I had the chance to meet with the SQLBI.EU guys at PASS, and they mentioned their Table Difference component. I haven’t tried it out myself, but I remembered an email from one of the SQL Rangers (Binh Cao) that suggested this component for SCD processing. I’ve included his write-up here:
Table difference is an SSIS custom component designed to simplify the management of slowly changing dimensions and – in general – to check the differences between two tables or data flow with SSIS.
The component receives input from two sorted sources and generates different outputs for unchanged, new, deleted or updated rows.
The inputs MUST be sorted and have a collection of fields (keys) that let the component decide when two rows from the inputs represent the same row, but this is easily accomplished by SQL Server with a simple “order by” and a convenient index; moreover the SCD do normally maintain an index by the business key, so the sorting requirement is easily accomplished and do not represent a problem.
Clicking on TableDifference control gives the following window.
TableDifference analyzes all the columns in both inputs and compares their names. If the name of two columns and their corresponding types are identical, TableDifference adds them to the available columns to manage.
If the flows are sorted, their sort columns will be marked as key fields, using the same order in which they appear in the sort.
All other columns are assigned a standard Update ID of 10 and are managed as comparable columns.
Using the component editor, you need to provide the following information for the columns:
Check Option: you can choose the column type between:
KeyOrder: If a column is of type “Key Field” it is the order under which the field appear under the “order by” clause of your query. Beware that the component do not check for the correct sorting sequence, it is up to you to provide this information.
Update ID: Each different UpdateID creates a different output flow. If you need to detect when a change appears in some column you can use different update ID. Beware that the lowest update ID wins, i.e. if AccountNumber has update id of 10 and AddressLine1 has update id of 20, then Accountnumber will be checked first and if a change is detected, the row will go to update output 10, no matter if AddressLine has a difference.
Outputs Panel gives option to choose which output to enable as well as to name and describe the output.

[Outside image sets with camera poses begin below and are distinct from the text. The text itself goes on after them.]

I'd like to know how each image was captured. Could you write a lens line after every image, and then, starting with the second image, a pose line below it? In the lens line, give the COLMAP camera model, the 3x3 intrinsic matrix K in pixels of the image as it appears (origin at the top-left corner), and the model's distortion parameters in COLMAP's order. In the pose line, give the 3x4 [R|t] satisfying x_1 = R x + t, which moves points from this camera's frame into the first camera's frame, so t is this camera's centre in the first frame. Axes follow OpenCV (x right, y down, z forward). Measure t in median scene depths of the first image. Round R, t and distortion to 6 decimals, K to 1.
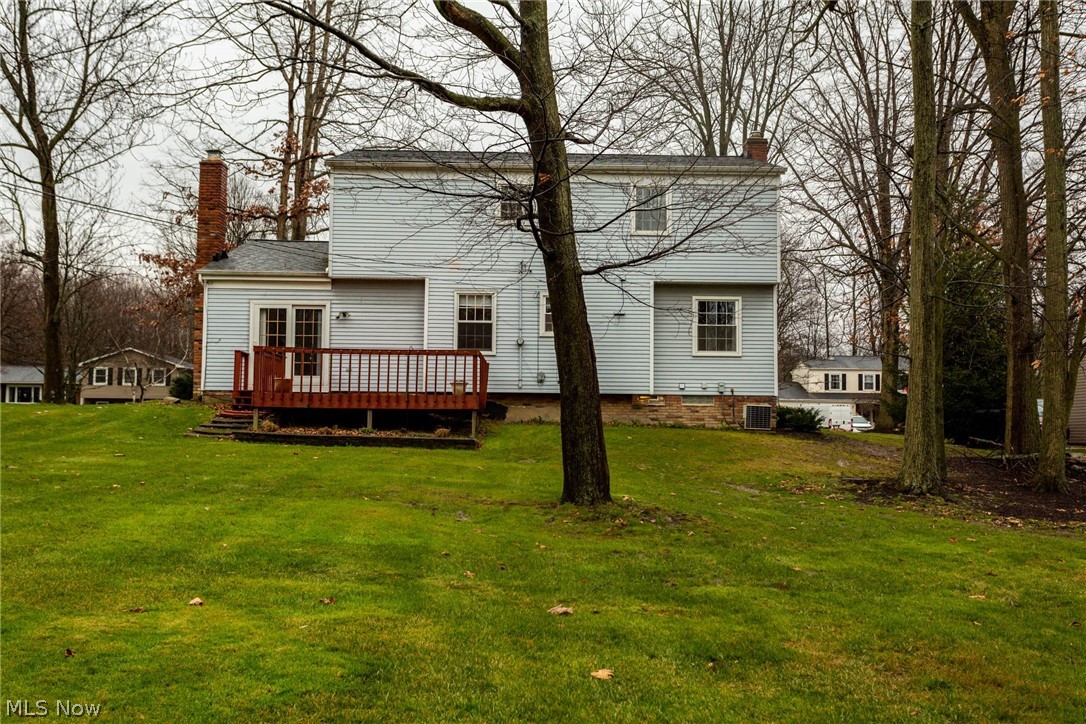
lens RADIAL K [[1080.3, 0, 544.4], [0, 1080.3, 362.1], [0, 0, 1]] dist [-0.015551, 0.000000]
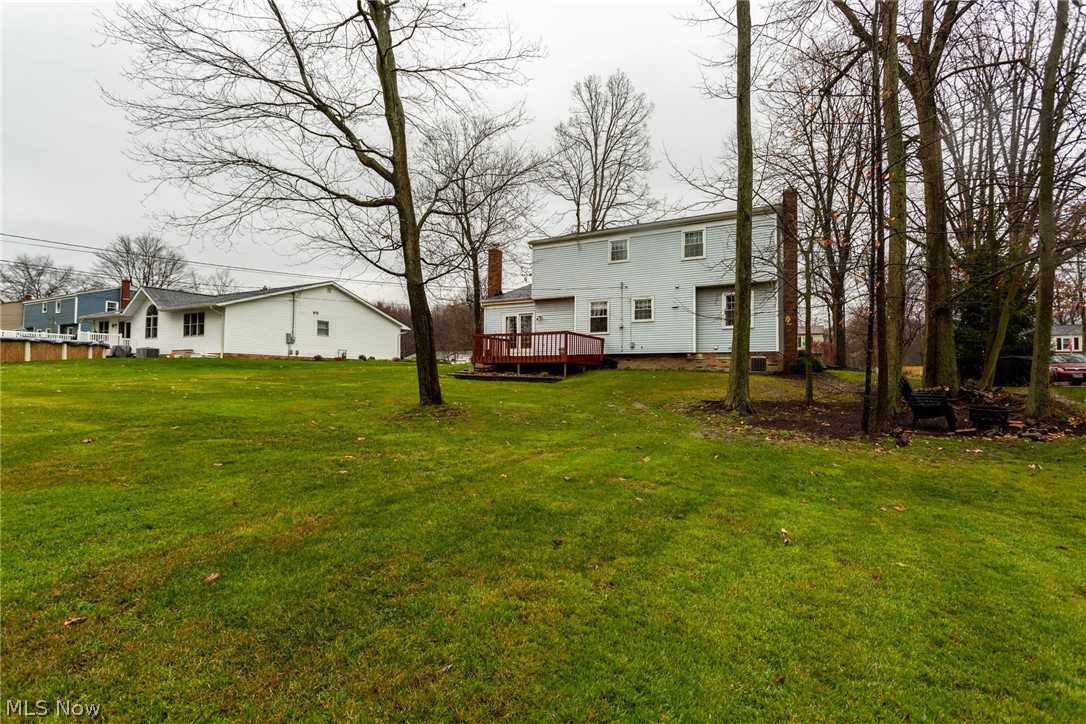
lens RADIAL K [[528.8, 0, 533.9], [0, 528.8, 358.6], [0, 0, 1]] dist [-0.000373, -0.000551]
pose [[0.848956, -0.021590, -0.528022, 0.325346], [0.034519, 0.999297, 0.014639, 0.018314], [0.527335, -0.030654, 0.849104, 0.153175]]
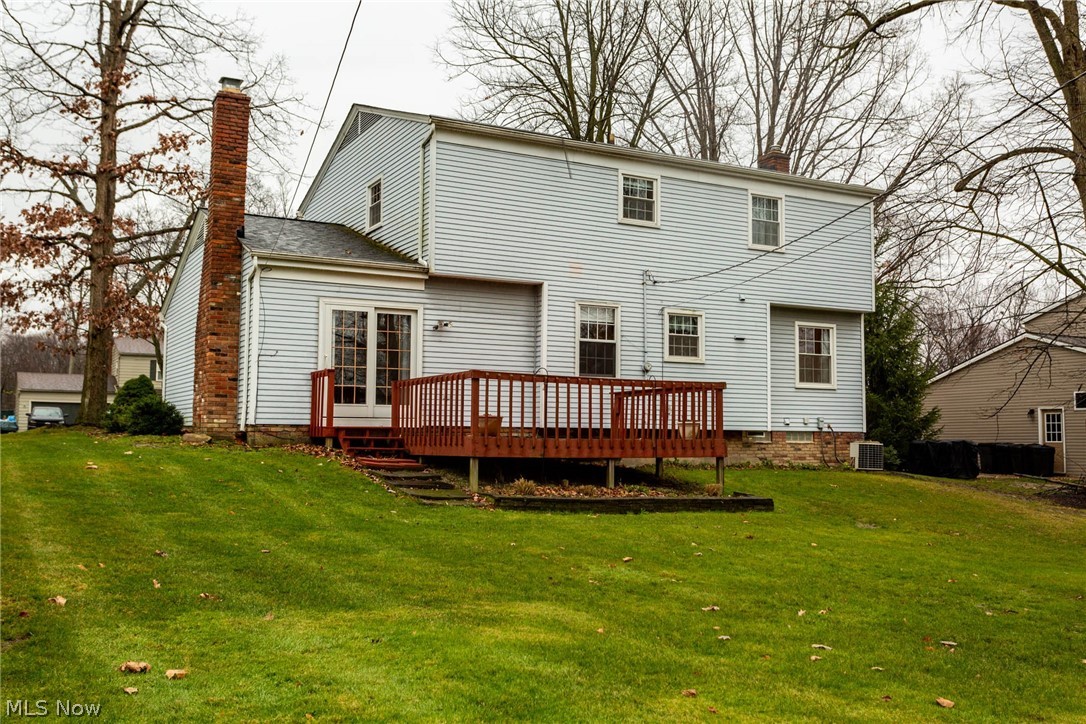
lens RADIAL K [[1080.3, 0, 544.8], [0, 1080.3, 363.7], [0, 0, 1]] dist [-0.015551, 0.000000]
pose [[0.887588, 0.029393, 0.459699, -0.469185], [-0.029346, 0.999543, -0.007250, -0.013304], [-0.459702, -0.007055, 0.888045, 0.300731]]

Output Details allows selection of the columns for each output. Here columns that are not needed for an output can be disabled. The picture shows an example of the DELETED output which only have the Customer Key column in its output. The less columns in the output, the better the performance of the component.
In the Misc Options tab, string comparisons definition can be defined:
In the Warnings panel, it will list any unused column from the input. As you might recall, if two columns are not identical regarding name and type, TableDifference will ignore them. This might be an error but the decision is up to you. By checking the warnings panel you can see if TableDifference is working with all the columns you need it to compare.
Do you have any other SCD processing approaches you’d like to recommend?
using a checksum works well also, I blogged about it here http://blog.stevienova.com/2008/11/22/ssis-slowly-changing-dimensions-with-checksum/
Thanks for the shout-out Matt,
I've just released v1.5 of the Kimball Method SCD component - get the full details here: http://toddmcdermid.blogspot.com/2010/01/kimball-method-slowly-changing.html
An 8-minute overview video is included...
Thanks a lot. We have been experiencing a lot of performance degradation issues with native SCD T/f and this blog helped me. As a Teach Lead, I faced the heat a couple of times from Client.
Shared this important information with my Team Members, implemented and we are all SUCCESS!!
70% performance improvement. Thanks again!!
I tend to use the check-sum method. Another great tool is www.pragmaticworks.com/.../UpsertDestination(BatchUpdateOrInsert).aspx but I found it too pricey.